(HOW TO COMPLETE THIS TASK) Each line of the listing that contains "Therm" should be found and copied.
Top of SUPPLIED RECORDS
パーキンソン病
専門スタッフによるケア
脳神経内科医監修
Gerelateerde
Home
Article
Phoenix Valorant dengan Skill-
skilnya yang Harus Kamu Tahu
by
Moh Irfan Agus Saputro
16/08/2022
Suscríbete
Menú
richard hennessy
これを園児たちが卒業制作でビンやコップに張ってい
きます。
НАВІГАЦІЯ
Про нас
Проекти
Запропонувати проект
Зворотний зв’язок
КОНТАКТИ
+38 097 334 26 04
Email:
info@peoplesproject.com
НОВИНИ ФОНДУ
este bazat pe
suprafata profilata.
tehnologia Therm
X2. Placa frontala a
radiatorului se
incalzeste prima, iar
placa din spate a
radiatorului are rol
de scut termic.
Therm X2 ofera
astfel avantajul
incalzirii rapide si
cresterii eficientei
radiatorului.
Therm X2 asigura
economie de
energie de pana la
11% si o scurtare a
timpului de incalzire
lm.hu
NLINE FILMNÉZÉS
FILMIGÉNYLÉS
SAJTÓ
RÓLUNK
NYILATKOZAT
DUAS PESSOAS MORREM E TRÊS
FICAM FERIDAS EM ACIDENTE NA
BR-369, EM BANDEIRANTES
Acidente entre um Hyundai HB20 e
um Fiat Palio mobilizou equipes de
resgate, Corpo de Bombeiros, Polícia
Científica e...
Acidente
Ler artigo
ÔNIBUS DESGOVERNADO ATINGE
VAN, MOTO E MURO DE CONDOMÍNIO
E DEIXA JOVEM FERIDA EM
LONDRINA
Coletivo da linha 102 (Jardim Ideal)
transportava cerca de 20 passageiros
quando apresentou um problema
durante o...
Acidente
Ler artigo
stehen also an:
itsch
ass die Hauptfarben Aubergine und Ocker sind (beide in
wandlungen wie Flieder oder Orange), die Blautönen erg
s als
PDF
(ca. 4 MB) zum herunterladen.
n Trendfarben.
Bottom of SUPPLIED RECORDS
(RESPONSE TO THIS EXERCISE)
tehnologia Therm
Therm X2 ofera
Therm X2 asigura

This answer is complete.